5 January 2020 St. Peter the Apostle & St. William Churches in Naples, FL
Isaiah 60:1-6 + Psalm 72 + Ephesians 3:2-3a, 5-6 + Matthew 2:1-12
Fun as it might be to sing, “We three King of Orient Are”, and no matter how long and how often we set up our Christmas nativity scenes, this Gospel never says that there were three, and it does not say they were kings. So, if we are going to let this Gospel speak to us we have to pay more attention to Matthew than to these little traditions no matter how old they are. The Gospel is older.
This is a feast about an Epiphany, an unveiling, or a revelation. It is not a feast about three kinds of the orient. For all we know, there may have been a whole caravan of them. What Matthew tells us is that they were from the land of the rising sun. That’s the orient which in those times probably meant what we today call Iran. “Magi” is best understood to mean astrologers or magicians. Perhaps they were Zoroastrian priests. What is most important is that they were religious seekers. They were not Hebrews, so they did not have the Scriptures to guide them. So, they relied on their way of knowing God which was through nature and the night skies.
What we are left with once we get those details right is a contrast between those who seek God, and those who have no interest, even though they know something about God’s plan. The contrast here is between these “Magi” and those Scholars of Herod, who even though they know what is to come, they do nothing and they stay home. These Magi were open enough to look beyond the limits of their own wisdom. They were so hungry for more meaning in life that they went to a foreign land and consulted the wisdom of an alien tradition. When they learned what they could from those Hebrew Scholars, they continued on the way their own lights led them, and finally they met the mother and child and realized they had found what they were seeking.

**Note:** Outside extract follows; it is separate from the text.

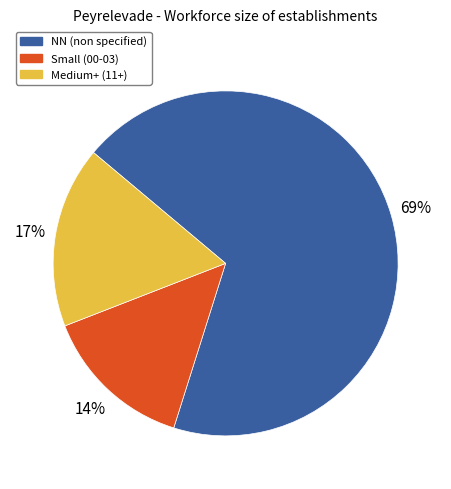

Which category accounts for the majority?

NN (non specified)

When Matthew tells us that they departed for their country by another way, what he is telling us is that they were not the same as they had been when they set off on the journey, and we know nothing more about them. We are given here a story of the unexpected and the unfinished. These religious seekers brought nothing for Herod and his great royal court. They were not impressed nor interested in that power and that kind of authority. They sought what was simple. They sought real meaning and were led to a simple family.

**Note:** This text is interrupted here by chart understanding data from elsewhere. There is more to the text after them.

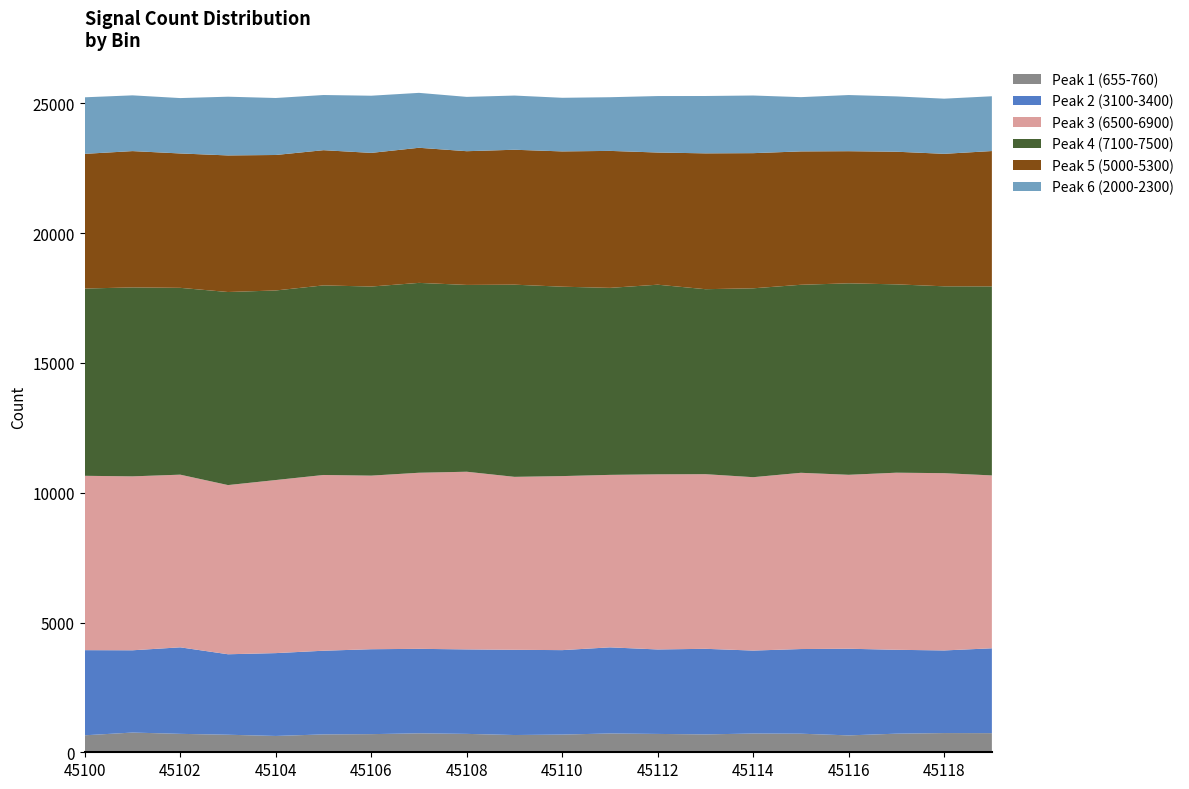

Reading left to right, extract all data points from this chart.

Peak1: 655	760	710	676	629	689	699	730	709	665	682	725	707	689	722	716	651	717	740	737
Peak2: 3280	3170	3334	3101	3192	3224	3272	3256	3255	3284	3254	3318	3255	3298	3197	3262	3339	3232	3184	3270
Peak3: 6718	6702	6653	6519	6669	6772	6689	6785	6846	6664	6706	6646	6748	6729	6681	6791	6702	6824	6831	6661
Peak4: 7216	7281	7199	7439	7305	7305	7286	7316	7198	7405	7298	7206	7307	7128	7278	7245	7378	7257	7200	7284
Peak5: 5190	5252	5178	5263	5220	5210	5150	5206	5153	5199	5213	5278	5093	5234	5208	5139	5091	5111	5105	5215
Peak6: 2179	2148	2134	2263	2196	2126	2203	2116	2093	2088	2066	2068	2176	2210	2221	2091	2164	2132	2125	2111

As we close the Christmas season once more, Matthew invites us to a kind of double vision. We must realize that all our theology and catechisms must lead us to encounters with God. If they do not, we are like those scholars in Herod’s court, and will shall miss the very presence that saves us. At the same time, with that other eye, the more we become like the Magi and look beyond our little world with openness to new horizons and revelations, the more likely we are to find what we all seek, a home with the living God.